I think evidently Rand must've also had reason to see that or similar sides of the tiny hierarchy which runs society, though if I ever did know much about her life I've forgotten that now.

But, contrast her fictional hero Reardan, to the sociopathic *****s like those who ran Enron for instance. As captains of commerce to one of industry, which to me seem inter-related.

Or, a more personal experience is of my grand father, who'd owned in his life five different logging companies, but had an inferiority complex. This was not out of any doubts of his talent or intelligence, but from a habitual honesty which always put him at a disadvantage dealing with the robber barons who ran the industry as a whole.

He'd been a natural humanist, who when during the second world war the government was paying cost plus ten per cent to the owners of businesses important to the war effort, yet had frozen the worker's wages; my grandfather aware of this obvious injustice and efficient enough he'd of made a profit without the huge advantage of only having to total the cost of doing business and then add ten cents on top of every dollar spent to the total the government paid anyone they did business with; had put every family member of any of his workers on the payroll as if they too were working full time, in order to give a small portion of what he was making to those who worked so hard for him at one of the most difficult and dangerous, exhausting livelihoods known to man.

I think someone like Rand, who tends to idolize corporate autocracy, must find easier to publish her books and ideas, than another writer very critical of the strata of society most involved in whether someone is allowed to widely distribute their thoughts.

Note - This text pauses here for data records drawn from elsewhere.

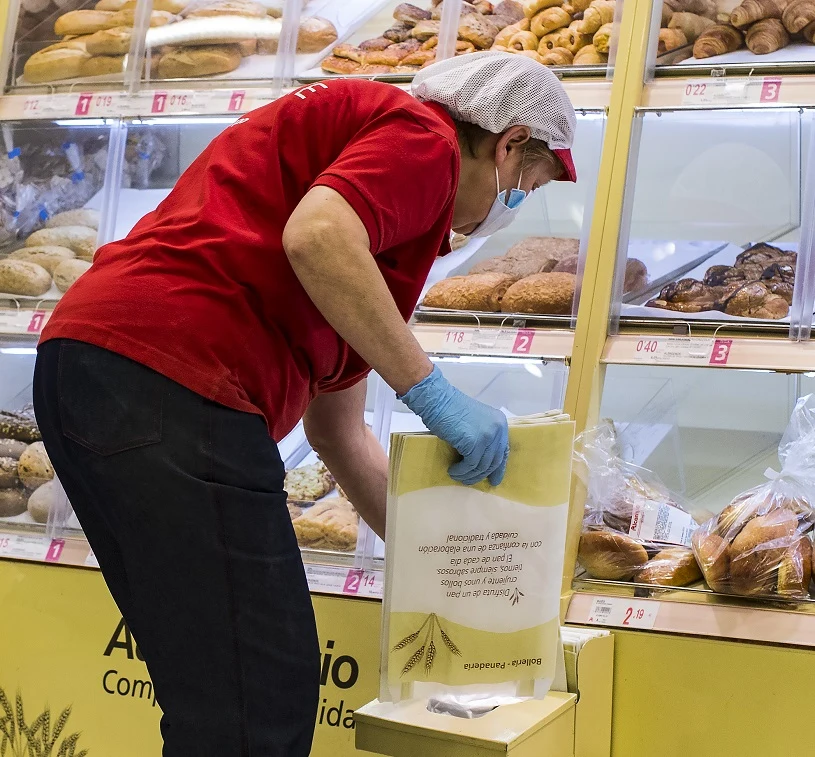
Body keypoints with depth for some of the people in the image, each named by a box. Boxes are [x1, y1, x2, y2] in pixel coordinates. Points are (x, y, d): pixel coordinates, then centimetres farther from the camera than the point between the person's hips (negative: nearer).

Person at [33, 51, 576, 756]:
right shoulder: (423, 136, 3)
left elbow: (338, 427, 32)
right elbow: (315, 236, -21)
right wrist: (432, 391, -14)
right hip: (170, 376, -10)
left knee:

You might really enjoy three books written by someone my grand father hunted and fished with in the '60s in British Columbia, Richmond Pearson Hobson, Jr. He'd been a New York real estate agent when the depression hit who'd never given up a childhood dream of becoming a cowboy.(his father had been a rear admiral during the Spainish-American war)

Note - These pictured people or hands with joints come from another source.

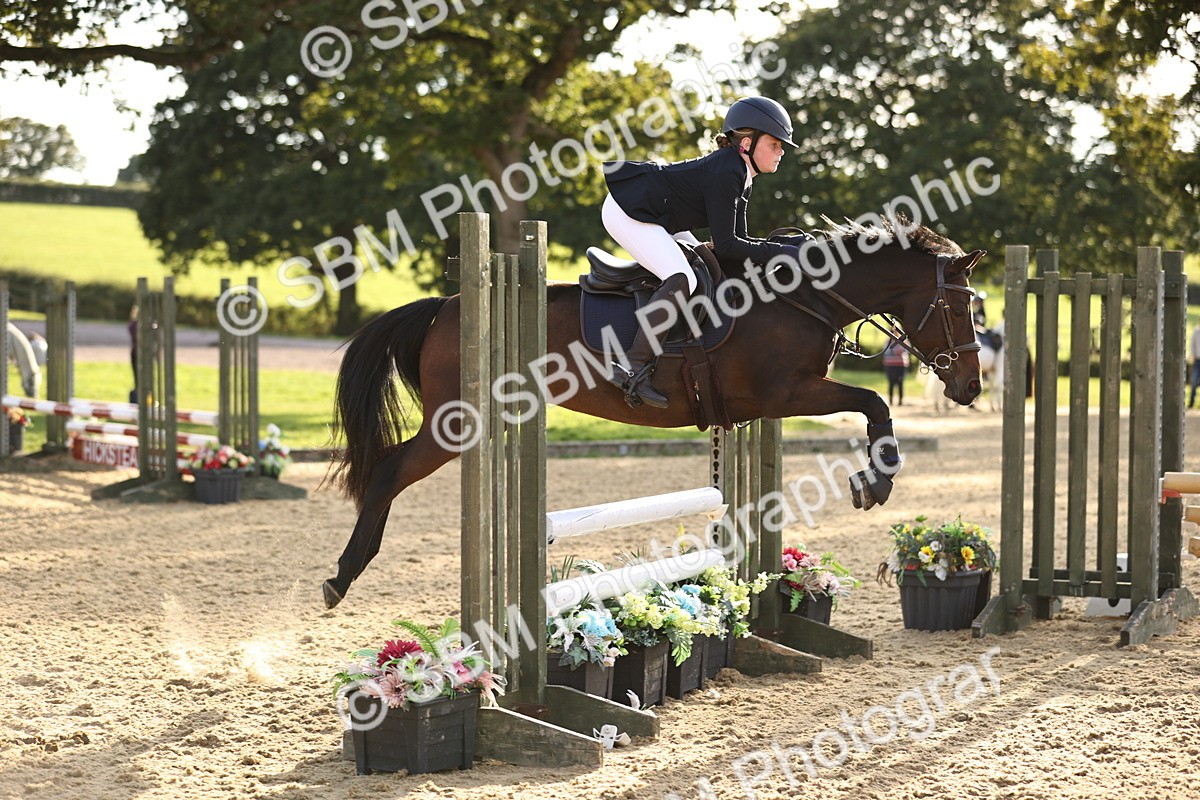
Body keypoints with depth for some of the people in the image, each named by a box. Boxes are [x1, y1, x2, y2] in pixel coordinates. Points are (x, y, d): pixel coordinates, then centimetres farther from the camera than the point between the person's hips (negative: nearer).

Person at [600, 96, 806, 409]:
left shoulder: (739, 174, 8)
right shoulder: (725, 172, -22)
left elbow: (737, 240, 9)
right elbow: (726, 246, -23)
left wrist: (789, 242, -1)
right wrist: (778, 252, -19)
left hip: (654, 216, 11)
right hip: (627, 212, -11)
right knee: (682, 278, -25)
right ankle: (634, 368, -29)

He'd drifted from New York to Wyoming where he'd spent six years shoveling manure in a barn without ever once riding a horse; when he'd met a veteran cowboy his age named Panhandle Phillips.

His three books are the stories of their many adventures in the '30s, '40s & '50s opening up the last unmapped open range area in North America; and all true stories rather than the idealized fiction Rand pedals and proselytizes with. GRASS BEYOND THE MOUNTAINS, NOTHING TOO GOOD FOR A COWBOY and RANCHER TAKES A WIFE; about their incredible experiences ranching the wilderness interior of B. C.